-- Text for analysis --
= = = = = = =
Which bring me back to the announcements.  For me and our business this could change everything.

Instead of replacing aging Windows PCs and dealing with all the virus/malware/adware etc issues that come along with them, we could just place an iMac on a desk and run AutoCad at full speed, which is what we spend 80% of our days doing.  The change in the user interface from an Acad perspective would probably not be that great, but getting some of the guys in the office to embrace the Mac lifestyle and usage may be too much.  I hesitate to use the term “dinosaurs”, so lets go with “seasoned windows users” instead.  Being set in your ways is not really something that you can afford to do when you work with software and computers all day long.  You have to change or get left behind, and sometimes if you don’t keep up you become incompatible.  Of course i’m talking about the software and equipment, not the people, … although…

Since autodesk is constantly changing their software and releasing a new version every year anyway, we may be able to justify changing to a Mac-based environment, or at least partially.  That’s the beauty of most of the current Mac programs, they are a lot more cross-platform compatible (Microsoft Office is a great example of that) so having half our office on Windows and the other half on Macs is not an issue.  In fact it’s really not that much different from the way it is now, since we have WinXP, Vista & Win7 computers in the office currently running AutoCad and a few Macs for admin purposes etc.
= = = = = = =
-- The data --
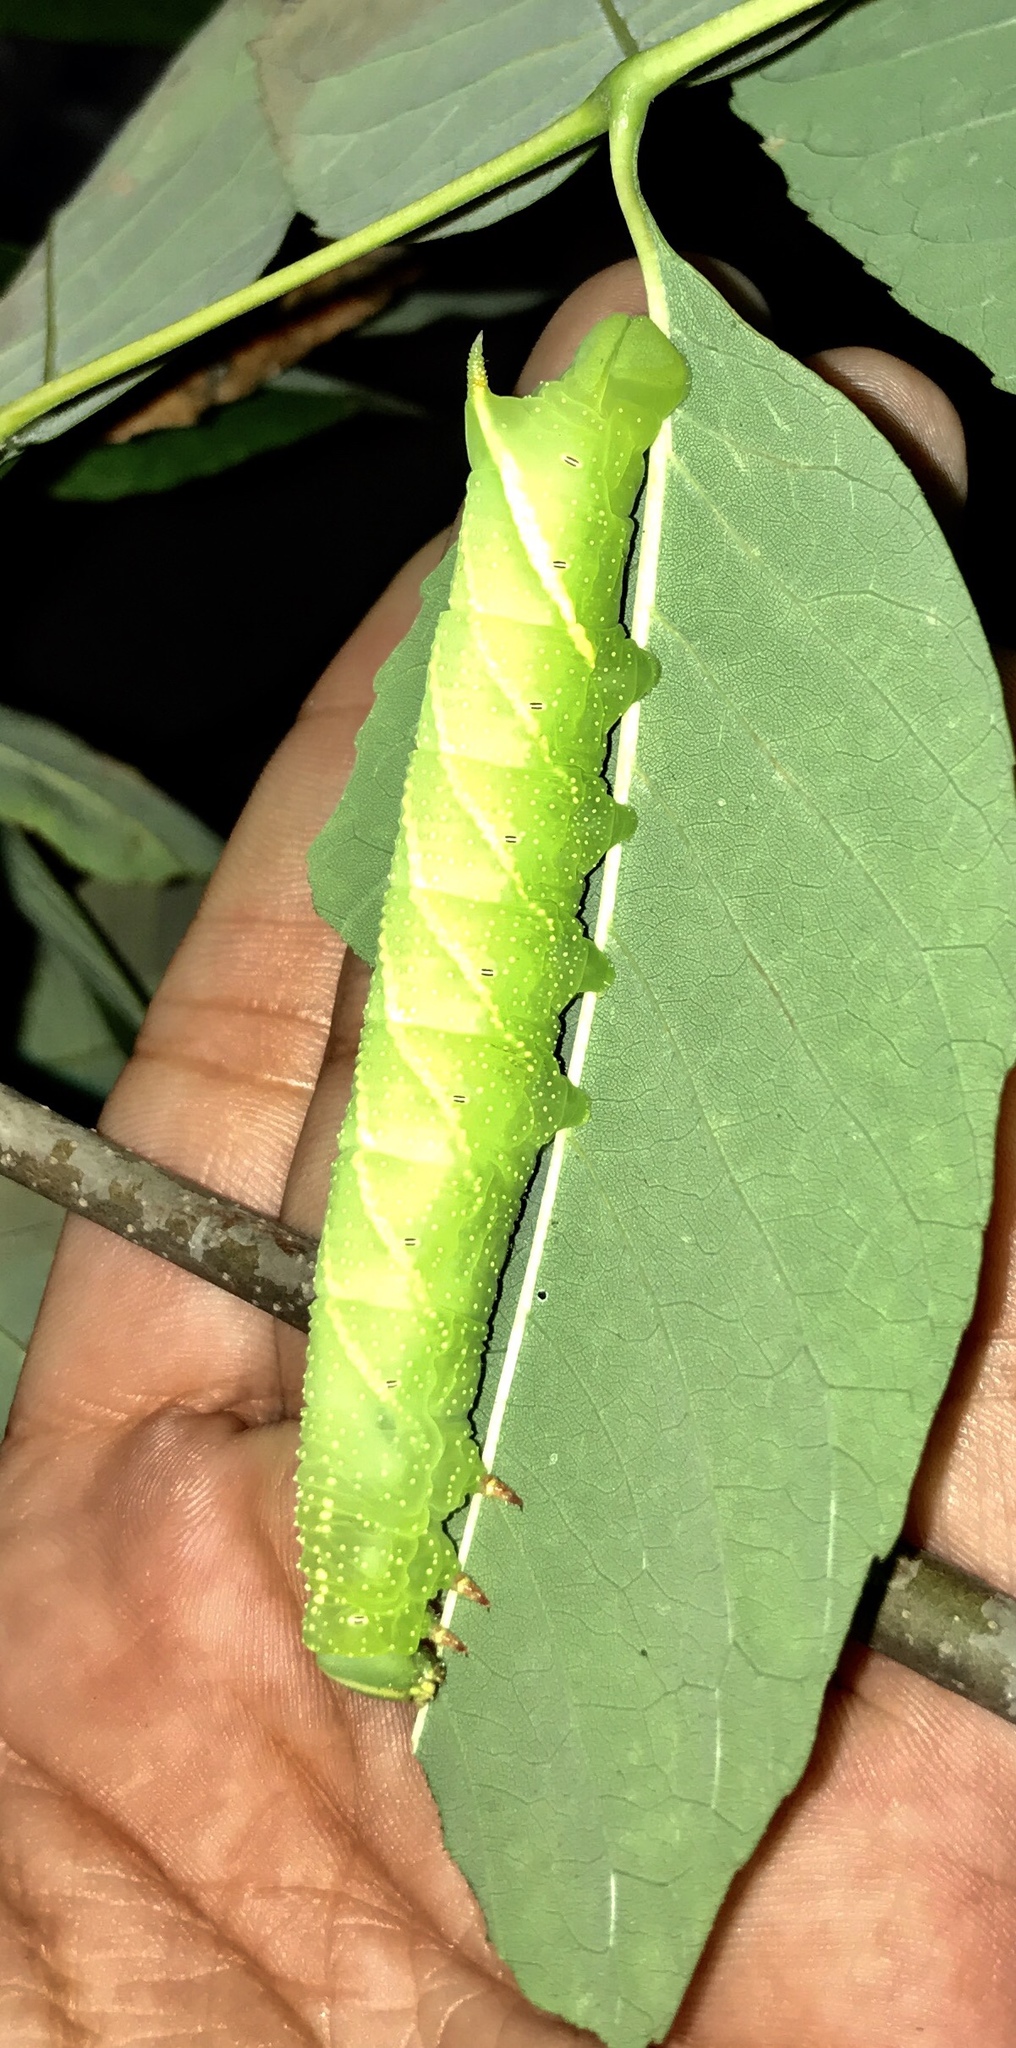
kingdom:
= = = = = = =
-- Problem description --
Write the next part of the post about moving the office's AutoCAD work from Windows PCs to Macs, beginning right after its last sentence.

-- Task output --
The other part of the big announcement from Autodesk was the App versions of the software.  Being able to carry around drawing files (dwgs) and have minor manipulation and editing features available on an iPhone/iPod Touch or better yet, an iPad, has the potential to completely change the way we work in the field.

Instead of carrying around a roll of over-sized paper drawings and marking them up, thumbing through them for the one you are looking for, or trying to find a place to unroll the drawings on a job-site (anyone using full sized 36″x48″ prints on site knows exactly what I mean), we could be just opening up the electronic copy of the most current dwg file and zooming and panning around within them.  Taking that and adding the ability to print directly to certain printers means we can markup dwg files and print them out on site for instant use by the contractors without having to wait until we are back in front of our desktop computers.

The size of the idevice may be a bit limiting which is why I for one am more excited about the fact it will be able to work on an iPad than the iPhone (even though I don’t currently have an iPad – keyword: currently).  An iPad would be large enough to show half of a standard 8.5″x11″ sheet which is normally plenty big enough to read, and approximates the size of the half size prints we normally carry around on site with us. Even so, i’ve already signed up to be notified as soon as the iPhone app is available.

My head has been reeling all day long at the potential this latest change brings, and I’ve only just touched on the ways it can make our business move easily along with the ever changing world of architecture and engineering. Every once in a while something comes along that really gets you jazzed up and gets your geek on and this for me is one of those things.

Another thing that is not specifically AutoCad for Mac related, but does enable great cross platform colaboration is Autodesk’s Project butterfly.  If you are at all curious about using acad on the web, check it out. From my brief use of it, I am impressed.  Being able to share a dwg file with someone who doesn’t have autocad was always something we were forced to deal with by creating more common non-proprietary filse such as PDFs or JPG or TIFFs, and as good as those formats are, once you create them you really can’t interact with them in any way other than marking up on top or red-lining as its often referred to.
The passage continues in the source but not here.